**Work task**
Repeat every line below exactly as it reads.
******
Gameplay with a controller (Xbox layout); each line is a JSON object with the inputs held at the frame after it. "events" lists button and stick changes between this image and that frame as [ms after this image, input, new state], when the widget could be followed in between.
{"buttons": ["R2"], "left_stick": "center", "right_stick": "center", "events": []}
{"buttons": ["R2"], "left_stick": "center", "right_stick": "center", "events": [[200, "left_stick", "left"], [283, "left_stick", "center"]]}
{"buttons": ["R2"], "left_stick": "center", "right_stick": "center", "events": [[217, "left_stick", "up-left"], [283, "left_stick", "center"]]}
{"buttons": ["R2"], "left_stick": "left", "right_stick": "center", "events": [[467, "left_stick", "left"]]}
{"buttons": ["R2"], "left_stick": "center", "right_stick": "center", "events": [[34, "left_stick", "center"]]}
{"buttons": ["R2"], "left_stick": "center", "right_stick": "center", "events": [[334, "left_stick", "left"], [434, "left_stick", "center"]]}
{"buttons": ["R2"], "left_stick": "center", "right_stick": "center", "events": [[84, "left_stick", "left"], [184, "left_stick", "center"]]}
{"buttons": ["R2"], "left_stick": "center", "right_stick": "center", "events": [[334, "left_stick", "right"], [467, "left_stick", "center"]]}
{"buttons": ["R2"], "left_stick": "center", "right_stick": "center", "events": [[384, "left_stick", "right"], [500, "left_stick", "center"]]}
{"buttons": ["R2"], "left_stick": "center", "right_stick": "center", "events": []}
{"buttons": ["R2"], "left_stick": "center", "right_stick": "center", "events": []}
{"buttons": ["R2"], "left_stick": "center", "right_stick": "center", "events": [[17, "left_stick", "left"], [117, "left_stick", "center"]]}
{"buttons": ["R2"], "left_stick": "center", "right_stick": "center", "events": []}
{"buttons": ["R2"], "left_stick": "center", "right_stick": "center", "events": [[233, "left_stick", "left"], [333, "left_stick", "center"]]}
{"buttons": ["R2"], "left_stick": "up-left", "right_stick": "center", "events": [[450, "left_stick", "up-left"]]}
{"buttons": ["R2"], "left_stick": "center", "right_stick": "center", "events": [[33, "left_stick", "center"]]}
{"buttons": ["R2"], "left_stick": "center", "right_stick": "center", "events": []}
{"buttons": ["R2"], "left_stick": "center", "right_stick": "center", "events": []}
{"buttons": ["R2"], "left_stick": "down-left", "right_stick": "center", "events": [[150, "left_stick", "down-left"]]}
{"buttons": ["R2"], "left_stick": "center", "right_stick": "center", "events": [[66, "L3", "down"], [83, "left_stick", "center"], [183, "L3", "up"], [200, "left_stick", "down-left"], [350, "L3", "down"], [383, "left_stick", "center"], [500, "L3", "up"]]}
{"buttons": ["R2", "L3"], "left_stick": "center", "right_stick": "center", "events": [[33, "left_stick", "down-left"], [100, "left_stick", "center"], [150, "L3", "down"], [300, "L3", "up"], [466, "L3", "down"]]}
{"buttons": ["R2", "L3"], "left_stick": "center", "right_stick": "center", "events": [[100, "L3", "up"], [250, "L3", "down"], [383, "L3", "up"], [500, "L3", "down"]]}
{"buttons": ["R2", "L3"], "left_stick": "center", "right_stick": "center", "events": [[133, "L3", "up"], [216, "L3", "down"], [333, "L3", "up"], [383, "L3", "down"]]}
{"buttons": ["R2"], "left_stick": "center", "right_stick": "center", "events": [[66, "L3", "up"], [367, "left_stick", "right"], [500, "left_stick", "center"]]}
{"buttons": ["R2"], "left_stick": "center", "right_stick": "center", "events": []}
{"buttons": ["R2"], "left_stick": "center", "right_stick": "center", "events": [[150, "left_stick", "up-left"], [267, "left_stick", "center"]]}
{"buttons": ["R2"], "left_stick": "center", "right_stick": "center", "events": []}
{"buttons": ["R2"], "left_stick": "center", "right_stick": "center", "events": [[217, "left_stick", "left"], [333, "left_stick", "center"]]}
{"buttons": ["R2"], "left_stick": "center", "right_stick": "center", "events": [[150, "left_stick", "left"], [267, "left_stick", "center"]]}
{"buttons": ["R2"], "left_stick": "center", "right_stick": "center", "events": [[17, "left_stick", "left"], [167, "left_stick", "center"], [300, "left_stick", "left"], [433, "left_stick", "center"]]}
******
**Task output**
Gameplay with a controller (Xbox layout); each line is a JSON object with the inputs held at the frame after it. "events" lists button and stick changes between this image and that frame as [ms after this image, input, new state], when the widget could be followed in between.
{"buttons": ["R2"], "left_stick": "center", "right_stick": "center", "events": []}
{"buttons": ["R2"], "left_stick": "center", "right_stick": "center", "events": [[200, "left_stick", "left"], [283, "left_stick", "center"]]}
{"buttons": ["R2"], "left_stick": "center", "right_stick": "center", "events": [[217, "left_stick", "up-left"], [283, "left_stick", "center"]]}
{"buttons": ["R2"], "left_stick": "left", "right_stick": "center", "events": [[467, "left_stick", "left"]]}
{"buttons": ["R2"], "left_stick": "center", "right_stick": "center", "events": [[34, "left_stick", "center"]]}
{"buttons": ["R2"], "left_stick": "center", "right_stick": "center", "events": [[334, "left_stick", "left"], [434, "left_stick", "center"]]}
{"buttons": ["R2"], "left_stick": "center", "right_stick": "center", "events": [[84, "left_stick", "left"], [184, "left_stick", "center"]]}
{"buttons": ["R2"], "left_stick": "center", "right_stick": "center", "events": [[334, "left_stick", "right"], [467, "left_stick", "center"]]}
{"buttons": ["R2"], "left_stick": "center", "right_stick": "center", "events": [[384, "left_stick", "right"], [500, "left_stick", "center"]]}
{"buttons": ["R2"], "left_stick": "center", "right_stick": "center", "events": []}
{"buttons": ["R2"], "left_stick": "center", "right_stick": "center", "events": []}
{"buttons": ["R2"], "left_stick": "center", "right_stick": "center", "events": [[17, "left_stick", "left"], [117, "left_stick", "center"]]}
{"buttons": ["R2"], "left_stick": "center", "right_stick": "center", "events": []}
{"buttons": ["R2"], "left_stick": "center", "right_stick": "center", "events": [[233, "left_stick", "left"], [333, "left_stick", "center"]]}
{"buttons": ["R2"], "left_stick": "up-left", "right_stick": "center", "events": [[450, "left_stick", "up-left"]]}
{"buttons": ["R2"], "left_stick": "center", "right_stick": "center", "events": [[33, "left_stick", "center"]]}
{"buttons": ["R2"], "left_stick": "center", "right_stick": "center", "events": []}
{"buttons": ["R2"], "left_stick": "center", "right_stick": "center", "events": []}
{"buttons": ["R2"], "left_stick": "down-left", "right_stick": "center", "events": [[150, "left_stick", "down-left"]]}
{"buttons": ["R2"], "left_stick": "center", "right_stick": "center", "events": [[66, "L3", "down"], [83, "left_stick", "center"], [183, "L3", "up"], [200, "left_stick", "down-left"], [350, "L3", "down"], [383, "left_stick", "center"], [500, "L3", "up"]]}
{"buttons": ["R2", "L3"], "left_stick": "center", "right_stick": "center", "events": [[33, "left_stick", "down-left"], [100, "left_stick", "center"], [150, "L3", "down"], [300, "L3", "up"], [466, "L3", "down"]]}
{"buttons": ["R2", "L3"], "left_stick": "center", "right_stick": "center", "events": [[100, "L3", "up"], [250, "L3", "down"], [383, "L3", "up"], [500, "L3", "down"]]}
{"buttons": ["R2", "L3"], "left_stick": "center", "right_stick": "center", "events": [[133, "L3", "up"], [216, "L3", "down"], [333, "L3", "up"], [383, "L3", "down"]]}
{"buttons": ["R2"], "left_stick": "center", "right_stick": "center", "events": [[66, "L3", "up"], [367, "left_stick", "right"], [500, "left_stick", "center"]]}
{"buttons": ["R2"], "left_stick": "center", "right_stick": "center", "events": []}
{"buttons": ["R2"], "left_stick": "center", "right_stick": "center", "events": [[150, "left_stick", "up-left"], [267, "left_stick", "center"]]}
{"buttons": ["R2"], "left_stick": "center", "right_stick": "center", "events": []}
{"buttons": ["R2"], "left_stick": "center", "right_stick": "center", "events": [[217, "left_stick", "left"], [333, "left_stick", "center"]]}
{"buttons": ["R2"], "left_stick": "center", "right_stick": "center", "events": [[150, "left_stick", "left"], [267, "left_stick", "center"]]}
{"buttons": ["R2"], "left_stick": "center", "right_stick": "center", "events": [[17, "left_stick", "left"], [167, "left_stick", "center"], [300, "left_stick", "left"], [433, "left_stick", "center"]]}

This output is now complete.